242-244 Chestnut St.

    Alright motherfuckers, it’s time to get serious. We’re going to talk about the Jayne Building. It may not look like much today but in 1850 constructing a 10 storey office building was like building two Burj Khalifas on top of each other just to drain the lizard off the roof. Up to this point, the tallest office building in the goddamn WORLD was five storeys. If 10 stories doesn’t seem tall to you, go walk up 10 flights of stairs without feeling like a dead dog’s dick.

    That’s right… when the Jayne Building was built, it had no elevators-- just a mechanical hoist that could move equipment up and down. Lazy-ass employees were known to ride the hoist up, which must have been pretty scary. Imagine standing on a wood palette held by chains up a pitch-black shaft for 10 floors. You have to realize though, in 1850 the Jayne Building was one of the most prestigious buildings in the world. You would have made out with a dead rat’s ass for a chance to fall off that hoist to your excruciatingly painful death.

    The best part of the building was a wooden tower that served as America’s first public observation deck. Old-timey people put on their smelly pit-stained Sunday best and climb the stairs all the way up to the dizzying height of 130 feet. From there, they could observe the sea of brick over shit-strewn streets under the permanently grey sky that was the city of Philadelphia at the time. It must of put a tooth decay ridden smile on their curly-mustached faces to know that the smelly, dirty, riot-happy, virtually lawless Philadelphia of that age would have more superiority in America than it would have before or since. The tower was lost in a fire in 1872, and it was national fucking news at the time. It was like the spire of the Empire State Building falling off. You would hear about it.

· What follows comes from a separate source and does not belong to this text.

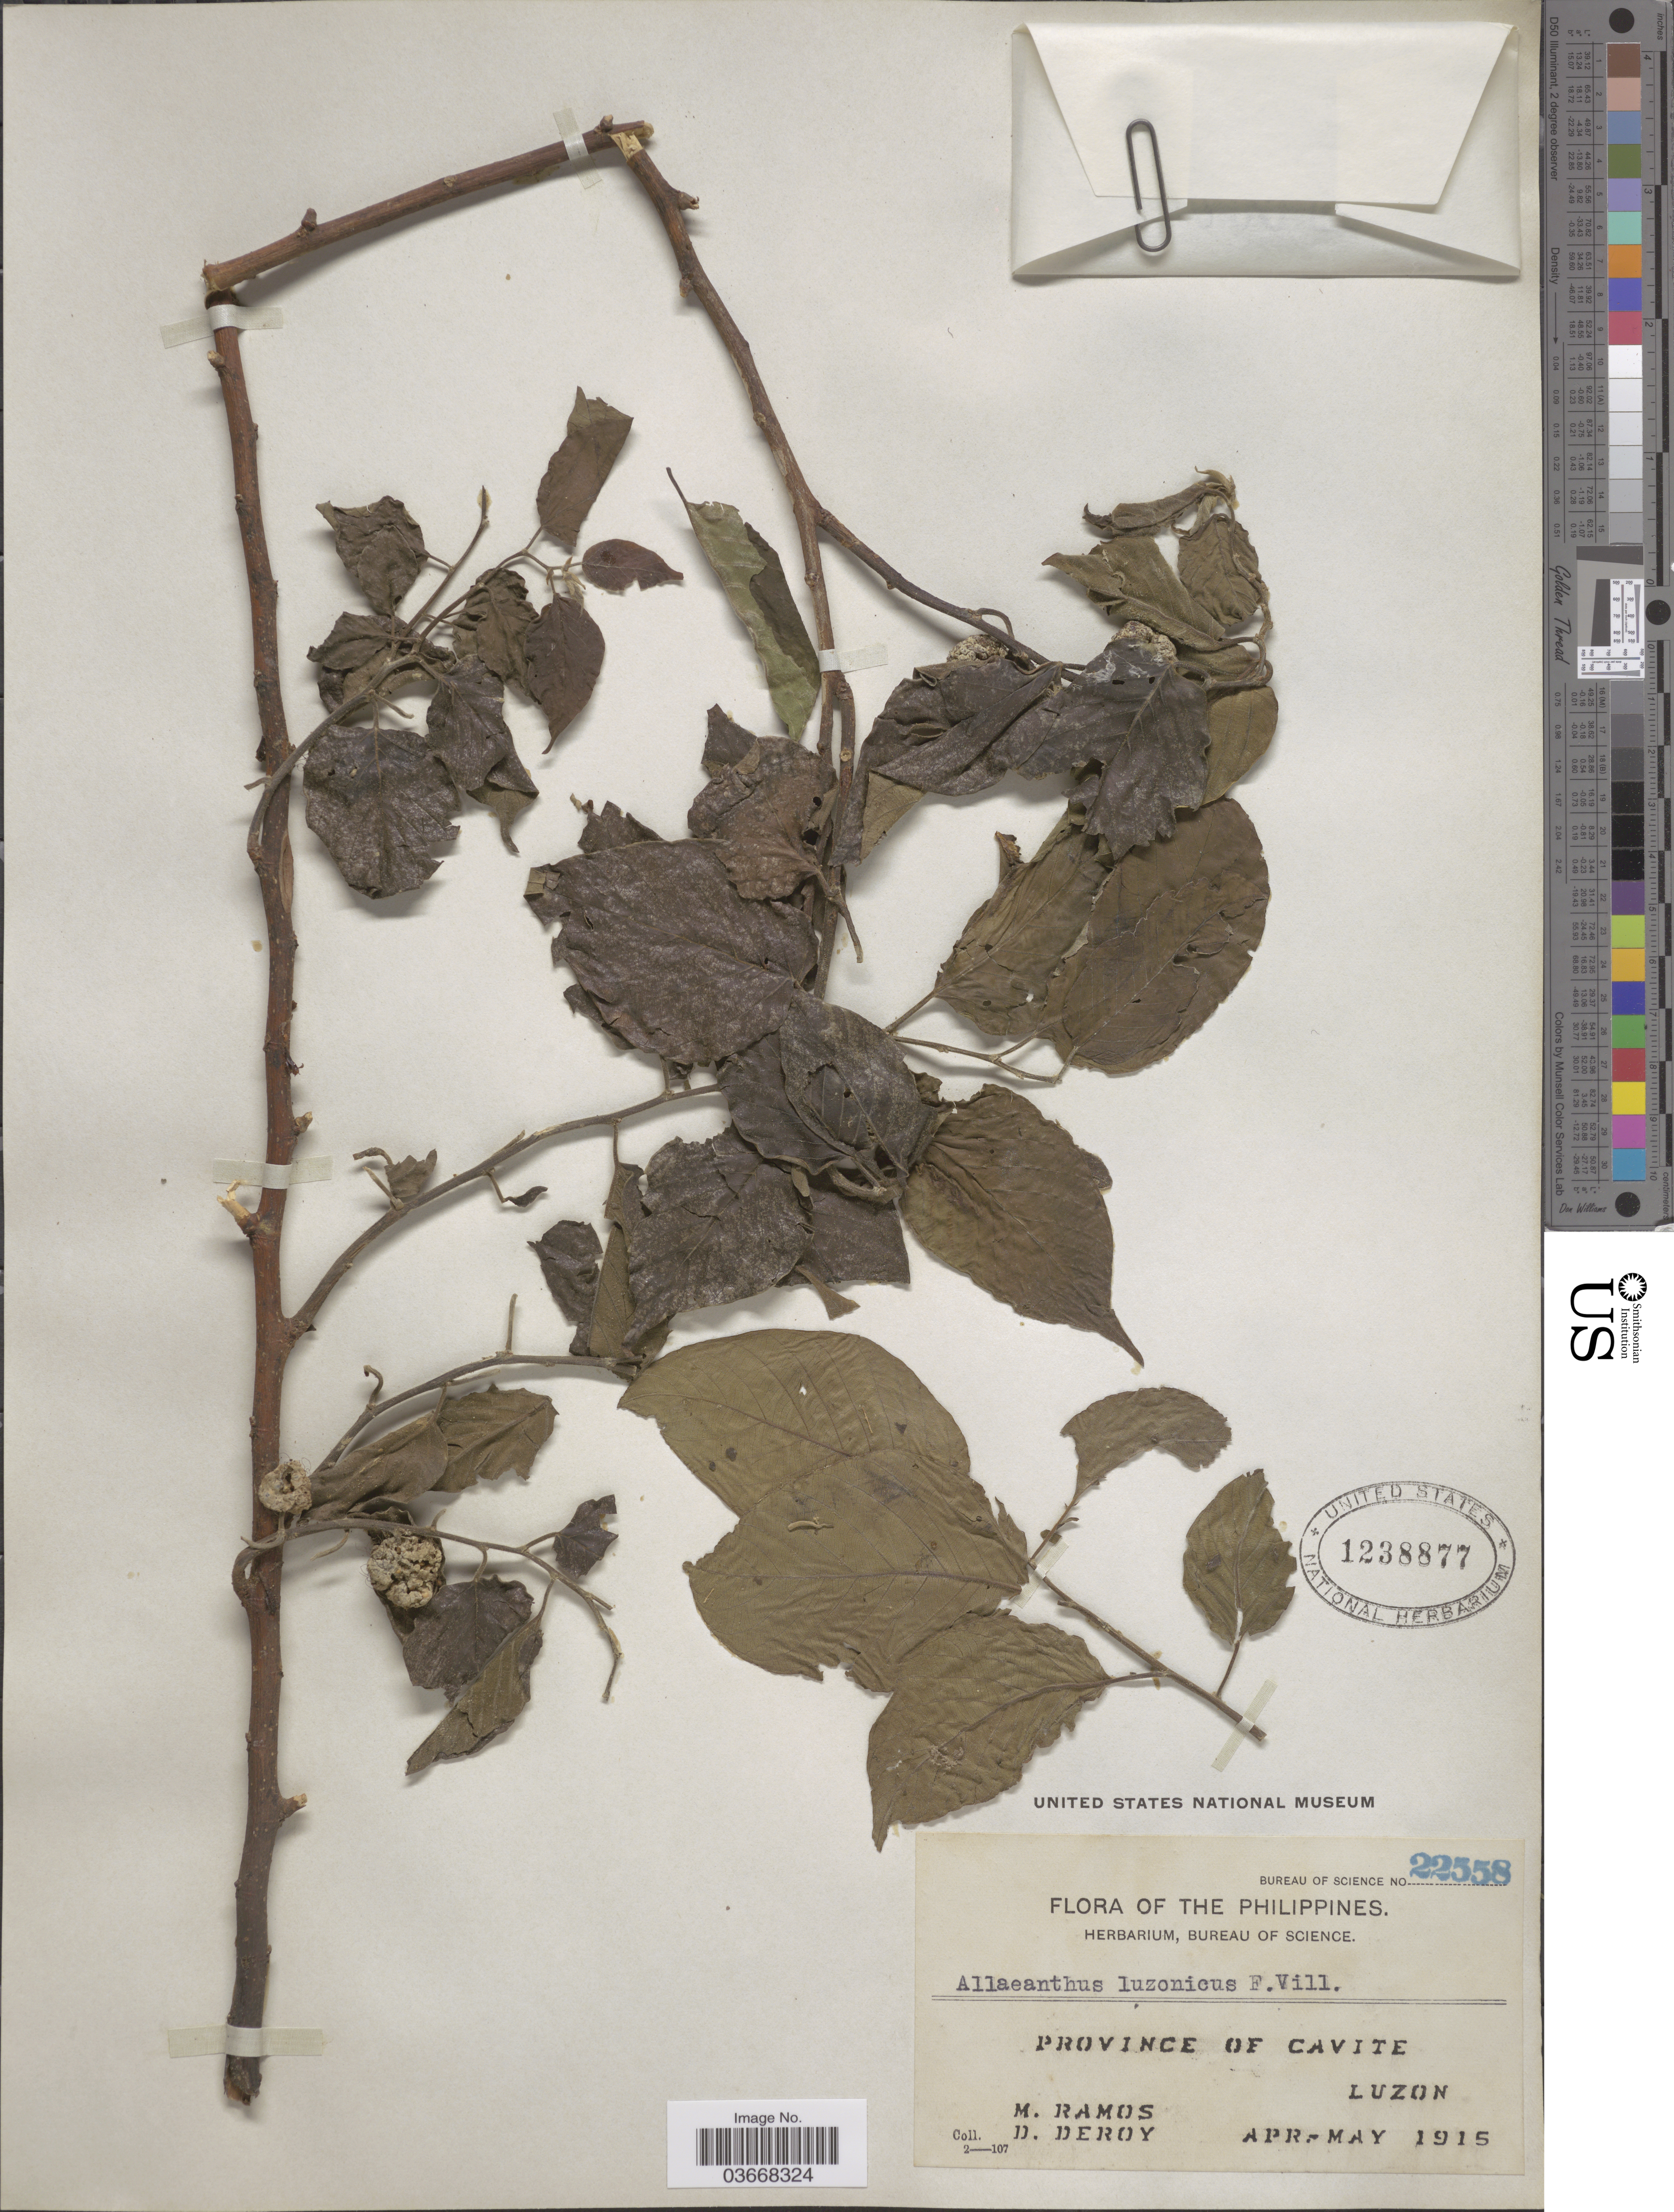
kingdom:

    The rest of the Jayne Building stood for 108 years until it was kicked down by a toddler in 1958 for the great disaster known as Independence National Historical Grass Lot Collection or whatever the fuck its called. I can understand that the 200 block of chestnut was a huge shithole at the time… I once met an old man that told me a story about getting high with squatters in the vicinity of the Jayne building in the late 40’s… but considering the way the Preservation Alliance and the Historical Commission bitch and moan about a 7 year old building getting a façade restoration, you would think SOMEONE would have known the history of the Jayne building and stood in the way before it was pushed over by a pissing bum. Cocks.